SUPPLIED PASSAGE »
Content Requesting Device Generates an Exemplary Interest

[0075] FIG. 5 presents a flow chart 500 illustrating a method by a content requesting device for facilitating a flexible strategy for matching content objects to interests, in accordance with an embodiment of the present invention. During operation, the system generates, by a content requesting device, an interest which includes a set of attributes, wherein a respective attribute has one or more values (operation 502). The system creates or updates an entry in the pending interest table (PIT) for the interest (operation 504). In response to transmitting the interest, the system receives a content object (operation 506), which may or may not include a name (similar to operation 302). The system performs a lookup in the pending interest table (PIT) to obtain a matching entry (operation 508). If a matching PIT entry is not found (decision 510), the system can optionally discard the content object (operation 512). The system can also cache the content object or perform other functionality based on system policies.
[0076] If a matching PIT entry is found (decision 510), the system determines whether the content object satisfies the interest (decision 514). For example, the system can determine, for each attribute indicated in the matching PIT entry, whether a value of the corresponding attribute of the content object matches one of the values of a respective attribute indicated in the matching PIT entry, as described above in relation to FIG. 4. If the content object does not satisfy the interest (decision 514), the system can optionally discard the content object (operation 512), and the operation returns.
[0077] If the content object does satisfy the interest (decision 514), the system removes the matching entry from the PIT (operation 516). The operation then returns to operation 508. The system continues to search for matching PIT entries. For example, in the communication depicted in FIG. 1C, node 110 can receive content object 170. As described above in relation to operations 364 and 354 of FIG. 3B, node 110 can first obtain, match, and remove entry 140.1, continue to search for matching PIT entries, and subsequently obtain, match, and remove entry 140.2. This process may continue until no more matching PIT entries are found in the PIT, i.e., until no more PIT entries include values and attributes that satisfy the CNF formula based on the multiple values and attributes of the content object.
[0078] The operations described above in relation to FIGS. 3A, 3B, and 4 can be performed by any computing device, entity, or node with a forwarder component, including a content requesting device (e.g., device 116 in FIG. 1A), an intermediate router (e.g., node 110 in FIG. 1A), and a content producing device (e.g., device 118 in FIG. 1A). In addition, the operations described above in relation to FIG. 5 can be performed by any content requesting device (such as device 116 in FIG. 1), or by any intermediate router that is acting as a content requesting node (e.g., node 110 In FIG. 1).

Exemplary Computer System

[0079] FIG. 6 illustrates an exemplary computer and communication system 602 that facilitates a flexible strategy for matching content objects to interests, in accordance with an embodiment of the present invention. Computer and communication system 602 includes a processor 604, a memory 606, and a storage device 608. Memory 606 can include a volatile memory (e.g., RAM) that serves as a managed memory, and can be used to store one or more memory pools. Furthermore, computer and communication system 602 can be coupled to a display device 610, a keyboard 612, and a pointing device 614. Storage device 608 can store an operating system 616, a content-processing system 618, and data 632.

DATA FOR THE TASK »
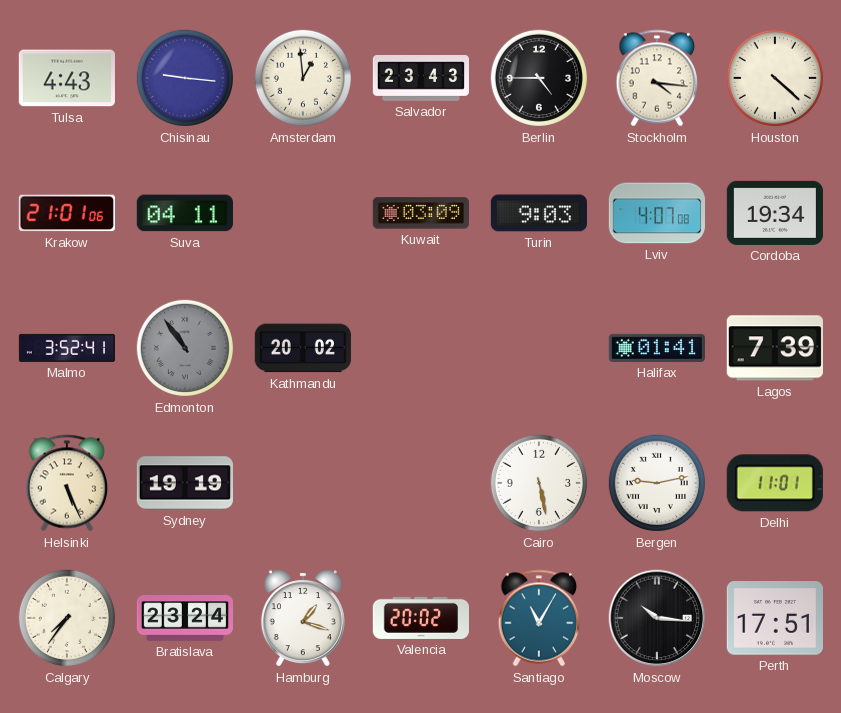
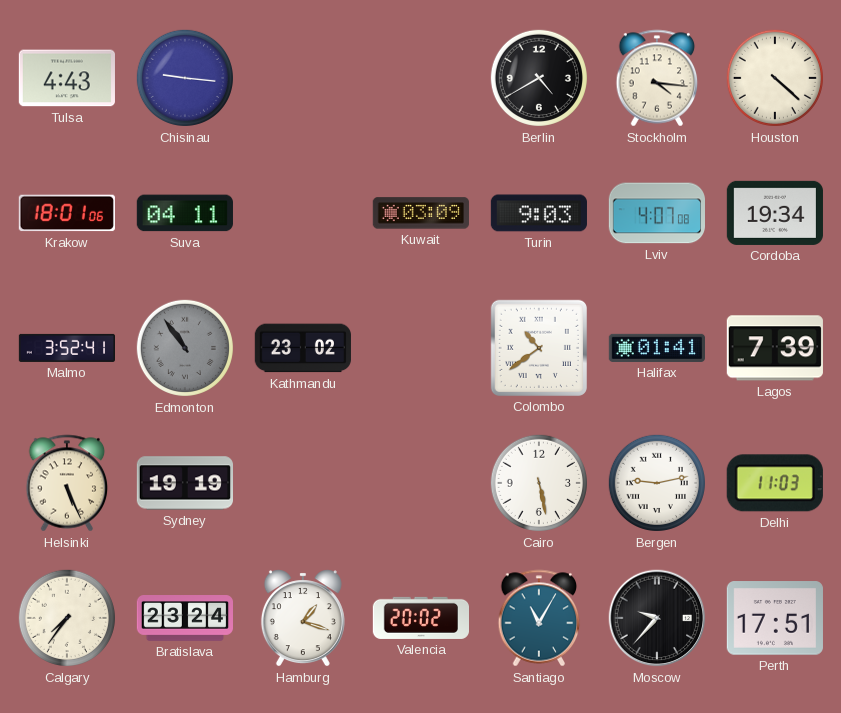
Amsterdam: 12:59 -> none
Salvador: 23:43 -> none
Berlin: 4:45 -> 4:40
Krakow: 21:01 -> 18:01
Kathmandu: 20:02 -> 23:02
Colombo: none -> 10:39
Delhi: 11:01 -> 11:03
Moscow: 10:16 -> 9:37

TO BE DONE »
A. Using the patent excerpt, answer each question:
(i) What can the system optionally do with the content object if no matching PIT entry is found?
(ii) What happens to the matching entry when the content object satisfies the interest?
(iii) Which three components does computer and communication system 602 include?
B. Rewrite every line of the clock listing, replacing "none" with "no time" and keeping all else unchanged. Leave the pictures out of your answer.
The patent excerpt and the clock listing have no connection to each other.

WRITTEN RESPONSES »
A.
(i) Discard the content object (operation 512).
(ii) The system removes it from the PIT (operation 516).
(iii) A processor 604, a memory 606, and a storage device 608.

B.
Amsterdam: 12:59 -> no time
Salvador: 23:43 -> no time
Berlin: 4:45 -> 4:40
Krakow: 21:01 -> 18:01
Kathmandu: 20:02 -> 23:02
Colombo: no time -> 10:39
Delhi: 11:01 -> 11:03
Moscow: 10:16 -> 9:37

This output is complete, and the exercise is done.